As can be seen in FIG. 5, since two thin film transistors TFT1 and TFT2 are formed in one unit pixel region, even if a defect occurs in one thin film transistor TFT1, the gate line 100 and the gate may be removed. The signal A1 is not applied to the corresponding pixel electrode by opening a portion A1 to which the electrode 110 is connected, and the signal is transmitted only to the remaining pixel electrode PX2 using another thin film transistor TFT2.

6, when one thin film transistor TFT2 is defective, the portion C connecting the gate line 100 and the gate electrode 110 is cut out, and the protrusion 330 and the conductive film ( The data voltages applied to the pixel electrode PX1 may be applied to the pixel electrode PX1 using the thin film transistor TFT1 in which a defect does not occur in the pixel electrode PX2 by connecting the overlapping portions B 900.

Since the thin film transistors TFT1 and TFT2 are formed in each of the divided pixel regions, the length and length of the gate electrode 110 for forming an active channel when voltage is applied to obtain the same transfer characteristics as when one is formed. The width between the source electrode 320 and the drain electrode 310 is preferably formed to be adjusted.

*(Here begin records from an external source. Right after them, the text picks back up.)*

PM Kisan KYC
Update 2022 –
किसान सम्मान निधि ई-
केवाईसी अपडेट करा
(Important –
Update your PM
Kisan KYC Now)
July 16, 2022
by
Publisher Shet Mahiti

Therefore, in the thin film transistor substrate according to the present invention, since thin film transistors are formed on both sides symmetrically with respect to the vertically formed data lines, the parasitic capacitance does not vary depending on the pixel even when misaligned from side to side. Even if a transistor fails, pixel defects can be prevented with the other one. If the data line is disposed at the center of the pixel, the coupling capacitance due to the voltage of the neighboring data line can be reduced.

Claims (9)

A thin film transistor substrate having a gate line and a data line intersecting with each other in a pixel area on an upper portion of the substrate, wherein the data line is divided across the pixel area, and is symmetrically gated on both sides of the data line. A thin film transistor substrate on which thin film transistors each consisting of an electrode, a drain electrode, and a source electrode are formed. The thin film transistor substrate of claim 1, further comprising a storage capacitor electrode connected to the gate line. The thin film transistor substrate of claim 2, wherein an area where the gate electrode, the source electrode, and the drain electrode partially overlap each other is constant with respect to the data line. The thin film transistor substrate of claim 1, further comprising a conductive electrode capable of connecting each of the source electrodes formed on both sides of the data line. The thin film transistor substrate of claim 4, wherein the conductive electrode is made of an ITO film. A gate line formed in a horizontal direction on the substrate, a data line formed in a vertical direction on the substrate to cross the gate line, a gate electrode extending vertically and symmetrically with respect to the data line; A drain electrode formed by symmetrically extending the data line toward both sides of the gator electrode, a gate electrode formed to face the drain electrode with respect to the gate line, and a source electrode symmetrical with respect to the data line and connected to the respective source electrodes A thin film transistor substrate comprising a pixel electrode. The thin film transistor substrate of claim 6, further comprising a storage capacitor electrode connected to the gate line and partially overlapping the pixel electrode. The thin film transistor substrate of claim 7, further comprising a conductive electrode overlapping the two source electrodes across the data line. The thin film transistor substrate of claim 8, wherein the conductive electrode is made of ITO.